By Carole Sloan -- Home Textiles Today, 8/15/2005 12:00:00 AM
No matter what one's personal feelings are about markets, the August Mini-Market in New York certainly brought out a lot of new product.
And now that the Las Vegas event has had its debut with a minimal home textiles presence, it's clear that the Vegas moguls have not ignored the potential that this home textiles business offers them. From what we are hearing, stay tuned for the next installment scheduled for January 2006.
And just this week, there is a new building — 7 West under the aegis of Merchandise Mart Properties — that will be holding court concurrent with the Goliath of gift shows at the Javits run by George Little Management.

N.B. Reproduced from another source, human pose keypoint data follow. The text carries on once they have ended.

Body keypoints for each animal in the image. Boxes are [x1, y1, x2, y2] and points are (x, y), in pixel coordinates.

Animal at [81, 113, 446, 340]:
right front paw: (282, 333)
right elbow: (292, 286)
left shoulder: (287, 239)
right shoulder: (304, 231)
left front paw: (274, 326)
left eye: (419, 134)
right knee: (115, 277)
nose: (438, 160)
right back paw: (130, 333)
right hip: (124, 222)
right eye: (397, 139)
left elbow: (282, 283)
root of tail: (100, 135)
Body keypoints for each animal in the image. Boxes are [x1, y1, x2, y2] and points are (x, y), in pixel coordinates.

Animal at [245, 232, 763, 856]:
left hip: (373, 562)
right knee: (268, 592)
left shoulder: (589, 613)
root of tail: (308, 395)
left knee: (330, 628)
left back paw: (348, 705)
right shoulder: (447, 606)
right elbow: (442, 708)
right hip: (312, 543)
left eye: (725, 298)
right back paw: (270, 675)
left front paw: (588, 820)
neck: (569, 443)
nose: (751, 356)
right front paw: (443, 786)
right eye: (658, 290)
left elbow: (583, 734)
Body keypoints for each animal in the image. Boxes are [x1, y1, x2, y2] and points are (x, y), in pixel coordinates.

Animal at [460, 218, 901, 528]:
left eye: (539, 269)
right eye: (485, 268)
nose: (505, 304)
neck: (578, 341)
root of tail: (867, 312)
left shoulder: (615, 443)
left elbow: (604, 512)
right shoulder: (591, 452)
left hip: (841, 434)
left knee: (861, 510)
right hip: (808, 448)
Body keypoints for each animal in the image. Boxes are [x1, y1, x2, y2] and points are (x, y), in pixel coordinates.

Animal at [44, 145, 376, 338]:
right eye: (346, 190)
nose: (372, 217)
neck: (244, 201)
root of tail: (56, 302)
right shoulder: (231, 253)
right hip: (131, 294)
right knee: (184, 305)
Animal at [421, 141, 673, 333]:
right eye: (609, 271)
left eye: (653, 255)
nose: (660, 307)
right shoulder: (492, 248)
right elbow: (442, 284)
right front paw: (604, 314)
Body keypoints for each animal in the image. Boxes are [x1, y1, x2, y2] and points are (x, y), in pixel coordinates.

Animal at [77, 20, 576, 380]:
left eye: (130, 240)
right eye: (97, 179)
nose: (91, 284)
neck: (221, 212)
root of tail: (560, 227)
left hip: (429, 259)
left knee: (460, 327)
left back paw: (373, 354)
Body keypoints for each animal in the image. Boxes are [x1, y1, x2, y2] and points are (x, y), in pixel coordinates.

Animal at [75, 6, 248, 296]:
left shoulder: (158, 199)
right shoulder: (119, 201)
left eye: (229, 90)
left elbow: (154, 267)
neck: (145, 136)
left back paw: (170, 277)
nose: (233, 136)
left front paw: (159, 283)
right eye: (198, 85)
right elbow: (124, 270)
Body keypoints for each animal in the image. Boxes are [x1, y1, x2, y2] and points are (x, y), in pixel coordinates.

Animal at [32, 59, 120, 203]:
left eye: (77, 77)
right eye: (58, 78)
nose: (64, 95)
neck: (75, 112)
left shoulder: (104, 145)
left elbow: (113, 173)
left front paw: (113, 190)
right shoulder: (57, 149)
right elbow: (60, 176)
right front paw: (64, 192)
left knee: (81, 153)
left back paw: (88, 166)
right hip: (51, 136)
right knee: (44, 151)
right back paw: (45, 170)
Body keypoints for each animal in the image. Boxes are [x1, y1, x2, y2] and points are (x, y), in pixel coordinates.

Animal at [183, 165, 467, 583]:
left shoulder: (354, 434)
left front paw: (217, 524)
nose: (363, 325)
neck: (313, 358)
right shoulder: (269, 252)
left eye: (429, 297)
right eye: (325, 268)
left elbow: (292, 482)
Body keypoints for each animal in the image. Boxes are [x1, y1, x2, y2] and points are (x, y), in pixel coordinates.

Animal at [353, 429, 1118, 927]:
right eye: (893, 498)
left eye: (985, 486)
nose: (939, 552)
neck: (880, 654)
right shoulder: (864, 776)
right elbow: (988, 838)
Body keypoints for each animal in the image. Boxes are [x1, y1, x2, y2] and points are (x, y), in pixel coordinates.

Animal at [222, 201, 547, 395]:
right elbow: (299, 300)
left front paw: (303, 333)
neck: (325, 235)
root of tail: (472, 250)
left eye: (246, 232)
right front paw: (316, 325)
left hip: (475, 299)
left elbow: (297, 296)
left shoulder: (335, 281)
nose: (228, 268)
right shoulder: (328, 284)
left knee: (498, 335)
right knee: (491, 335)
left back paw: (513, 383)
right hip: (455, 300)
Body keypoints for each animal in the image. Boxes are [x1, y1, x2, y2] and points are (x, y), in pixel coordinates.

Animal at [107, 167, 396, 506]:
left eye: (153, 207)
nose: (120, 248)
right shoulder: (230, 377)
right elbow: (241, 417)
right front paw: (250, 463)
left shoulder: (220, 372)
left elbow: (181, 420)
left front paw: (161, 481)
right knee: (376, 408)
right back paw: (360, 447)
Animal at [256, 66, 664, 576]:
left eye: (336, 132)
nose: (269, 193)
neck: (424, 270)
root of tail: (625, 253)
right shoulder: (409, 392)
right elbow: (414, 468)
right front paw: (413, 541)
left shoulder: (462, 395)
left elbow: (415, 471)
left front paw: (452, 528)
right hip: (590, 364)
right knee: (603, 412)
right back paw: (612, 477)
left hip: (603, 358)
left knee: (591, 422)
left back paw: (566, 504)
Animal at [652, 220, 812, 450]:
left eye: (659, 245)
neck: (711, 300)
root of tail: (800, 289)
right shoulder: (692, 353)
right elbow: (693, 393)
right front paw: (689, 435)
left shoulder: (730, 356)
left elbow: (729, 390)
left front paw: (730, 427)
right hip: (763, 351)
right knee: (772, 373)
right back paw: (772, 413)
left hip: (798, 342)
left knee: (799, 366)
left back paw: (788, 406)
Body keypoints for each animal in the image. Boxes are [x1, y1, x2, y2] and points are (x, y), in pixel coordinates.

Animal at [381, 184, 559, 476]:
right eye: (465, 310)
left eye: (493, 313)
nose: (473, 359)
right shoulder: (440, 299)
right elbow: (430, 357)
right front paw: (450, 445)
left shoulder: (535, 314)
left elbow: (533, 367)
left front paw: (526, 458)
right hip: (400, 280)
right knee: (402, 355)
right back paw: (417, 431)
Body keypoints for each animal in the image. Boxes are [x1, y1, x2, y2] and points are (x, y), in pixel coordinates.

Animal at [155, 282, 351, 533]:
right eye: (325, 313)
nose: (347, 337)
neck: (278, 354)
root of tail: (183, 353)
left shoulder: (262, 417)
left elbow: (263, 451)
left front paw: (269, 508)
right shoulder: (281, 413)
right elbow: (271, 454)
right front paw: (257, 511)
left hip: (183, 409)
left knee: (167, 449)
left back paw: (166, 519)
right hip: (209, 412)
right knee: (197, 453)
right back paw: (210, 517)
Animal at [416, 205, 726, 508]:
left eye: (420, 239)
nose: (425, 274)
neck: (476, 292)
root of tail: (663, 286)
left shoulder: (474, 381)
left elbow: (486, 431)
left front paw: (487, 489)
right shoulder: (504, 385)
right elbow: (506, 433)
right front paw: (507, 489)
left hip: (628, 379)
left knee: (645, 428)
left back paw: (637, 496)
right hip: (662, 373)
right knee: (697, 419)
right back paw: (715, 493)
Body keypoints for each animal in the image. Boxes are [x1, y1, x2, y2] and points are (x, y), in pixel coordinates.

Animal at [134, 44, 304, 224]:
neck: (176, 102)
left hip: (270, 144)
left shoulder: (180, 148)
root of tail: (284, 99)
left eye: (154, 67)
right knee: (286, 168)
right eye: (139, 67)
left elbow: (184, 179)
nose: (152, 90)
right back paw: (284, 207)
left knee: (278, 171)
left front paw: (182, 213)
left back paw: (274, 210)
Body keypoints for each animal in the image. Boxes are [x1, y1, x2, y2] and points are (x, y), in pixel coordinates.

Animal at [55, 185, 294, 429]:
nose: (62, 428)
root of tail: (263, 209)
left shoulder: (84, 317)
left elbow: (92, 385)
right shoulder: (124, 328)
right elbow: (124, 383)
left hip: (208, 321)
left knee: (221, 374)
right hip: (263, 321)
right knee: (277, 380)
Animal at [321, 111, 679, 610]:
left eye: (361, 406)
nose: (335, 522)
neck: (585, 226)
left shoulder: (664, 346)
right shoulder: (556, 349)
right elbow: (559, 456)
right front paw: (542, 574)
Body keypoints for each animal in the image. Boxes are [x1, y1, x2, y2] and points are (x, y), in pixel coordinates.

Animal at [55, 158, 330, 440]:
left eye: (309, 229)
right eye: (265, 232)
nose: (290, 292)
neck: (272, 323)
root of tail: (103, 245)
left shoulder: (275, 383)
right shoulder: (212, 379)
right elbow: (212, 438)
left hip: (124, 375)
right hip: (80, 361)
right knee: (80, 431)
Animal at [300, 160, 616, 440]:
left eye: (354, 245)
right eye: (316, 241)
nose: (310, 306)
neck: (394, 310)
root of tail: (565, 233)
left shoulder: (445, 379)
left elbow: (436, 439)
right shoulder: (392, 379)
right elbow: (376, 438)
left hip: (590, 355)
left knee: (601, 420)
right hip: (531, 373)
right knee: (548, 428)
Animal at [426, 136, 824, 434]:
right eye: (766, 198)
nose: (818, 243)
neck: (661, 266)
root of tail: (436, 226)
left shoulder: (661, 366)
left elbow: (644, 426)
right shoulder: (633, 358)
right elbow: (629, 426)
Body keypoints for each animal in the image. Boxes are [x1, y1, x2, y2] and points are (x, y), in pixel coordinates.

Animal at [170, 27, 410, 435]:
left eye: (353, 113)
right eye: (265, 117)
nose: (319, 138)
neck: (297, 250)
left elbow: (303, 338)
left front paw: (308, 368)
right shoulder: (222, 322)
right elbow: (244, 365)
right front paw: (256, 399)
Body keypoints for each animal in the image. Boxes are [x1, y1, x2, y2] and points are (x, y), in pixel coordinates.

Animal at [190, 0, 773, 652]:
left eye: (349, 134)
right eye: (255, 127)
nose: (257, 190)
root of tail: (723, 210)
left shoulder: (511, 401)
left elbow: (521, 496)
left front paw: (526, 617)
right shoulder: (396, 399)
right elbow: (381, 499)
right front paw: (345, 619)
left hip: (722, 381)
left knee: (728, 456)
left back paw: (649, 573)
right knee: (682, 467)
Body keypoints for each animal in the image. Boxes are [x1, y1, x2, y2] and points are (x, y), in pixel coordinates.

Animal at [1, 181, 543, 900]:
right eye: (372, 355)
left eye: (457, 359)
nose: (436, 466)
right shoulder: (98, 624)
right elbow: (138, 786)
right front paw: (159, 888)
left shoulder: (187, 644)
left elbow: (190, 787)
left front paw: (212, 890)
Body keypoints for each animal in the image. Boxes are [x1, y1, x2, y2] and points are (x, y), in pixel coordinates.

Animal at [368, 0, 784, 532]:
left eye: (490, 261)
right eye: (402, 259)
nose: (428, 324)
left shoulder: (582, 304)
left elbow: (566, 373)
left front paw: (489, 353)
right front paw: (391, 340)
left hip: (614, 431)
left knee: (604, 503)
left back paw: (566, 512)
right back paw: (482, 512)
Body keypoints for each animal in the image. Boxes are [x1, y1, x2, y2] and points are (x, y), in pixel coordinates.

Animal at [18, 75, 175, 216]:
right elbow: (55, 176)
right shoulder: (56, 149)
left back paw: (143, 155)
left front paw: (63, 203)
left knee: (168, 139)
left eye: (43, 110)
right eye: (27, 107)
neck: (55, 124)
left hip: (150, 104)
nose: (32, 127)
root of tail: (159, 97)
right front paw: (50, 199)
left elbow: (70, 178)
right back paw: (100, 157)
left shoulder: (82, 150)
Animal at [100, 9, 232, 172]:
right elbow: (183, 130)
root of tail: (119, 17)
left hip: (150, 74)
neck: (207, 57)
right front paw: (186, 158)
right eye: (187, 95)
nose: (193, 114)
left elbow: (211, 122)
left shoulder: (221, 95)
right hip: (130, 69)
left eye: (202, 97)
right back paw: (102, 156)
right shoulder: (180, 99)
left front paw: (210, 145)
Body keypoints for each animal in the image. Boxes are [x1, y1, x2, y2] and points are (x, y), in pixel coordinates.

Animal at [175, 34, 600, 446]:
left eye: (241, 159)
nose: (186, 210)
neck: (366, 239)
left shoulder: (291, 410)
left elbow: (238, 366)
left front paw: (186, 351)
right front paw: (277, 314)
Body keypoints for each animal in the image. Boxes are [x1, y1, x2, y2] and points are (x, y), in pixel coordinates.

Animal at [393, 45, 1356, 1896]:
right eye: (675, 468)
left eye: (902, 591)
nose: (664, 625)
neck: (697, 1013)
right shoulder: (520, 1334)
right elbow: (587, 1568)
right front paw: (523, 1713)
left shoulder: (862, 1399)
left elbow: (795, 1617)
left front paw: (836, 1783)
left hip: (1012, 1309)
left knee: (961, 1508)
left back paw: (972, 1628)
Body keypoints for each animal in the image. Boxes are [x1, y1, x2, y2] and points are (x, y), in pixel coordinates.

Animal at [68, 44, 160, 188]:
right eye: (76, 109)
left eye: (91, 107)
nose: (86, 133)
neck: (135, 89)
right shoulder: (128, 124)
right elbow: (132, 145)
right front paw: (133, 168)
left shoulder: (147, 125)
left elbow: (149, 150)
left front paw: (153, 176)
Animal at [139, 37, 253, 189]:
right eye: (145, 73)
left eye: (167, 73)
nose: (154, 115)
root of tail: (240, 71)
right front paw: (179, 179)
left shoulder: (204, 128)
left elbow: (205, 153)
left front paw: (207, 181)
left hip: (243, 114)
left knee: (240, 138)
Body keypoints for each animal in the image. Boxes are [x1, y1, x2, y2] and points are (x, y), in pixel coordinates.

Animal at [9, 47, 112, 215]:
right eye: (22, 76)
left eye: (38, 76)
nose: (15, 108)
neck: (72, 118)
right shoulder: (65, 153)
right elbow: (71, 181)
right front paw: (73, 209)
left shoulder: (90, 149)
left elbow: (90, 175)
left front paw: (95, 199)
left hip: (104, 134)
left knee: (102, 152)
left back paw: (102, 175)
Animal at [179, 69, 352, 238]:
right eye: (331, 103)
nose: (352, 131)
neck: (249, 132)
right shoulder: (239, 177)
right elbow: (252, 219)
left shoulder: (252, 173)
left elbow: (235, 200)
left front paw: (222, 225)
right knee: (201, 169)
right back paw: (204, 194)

At both venues, there will be a home textiles presence — not necessarily with mainstream product for the likes of a Kohl's or Bed Bath & Beyond, but with product for a more specialized retailer audience and their customers. In fact, in both places, one might have to scour the aisles and floors to find some of the lines — but they will be there.
And then, there are the offshore market events, primarily those in Europe that specialize in the stuff that never saw the inside of a container-sized shipment of one-size-fits-all mentality.
Part of the interesting elements involving product introductions that emerged in a small way two weeks ago was that more suppliers were offering choices — in color, in pattern combinations, in trims. This was de rigeur a lifetime ago in home textiles when virtually every bed or window was subject to a reasonable amount of customization for a retailer.
Somehow one gets the feeling that there are some out there — on the supplier and retailer side — that understand not everyone wants the same thing. Trends are great and should be watched, but for every supplier and retailer to follow a trend without understanding the customers, the marketing and the significance of differentiation, is certain to fall into the trap of how low is low?
Even the big guys are identifying avenues of product differentiation that will give them special opportunities even though they might not take up containers per item.
It seems worth the try as this market heads further into a downward pricing spiral.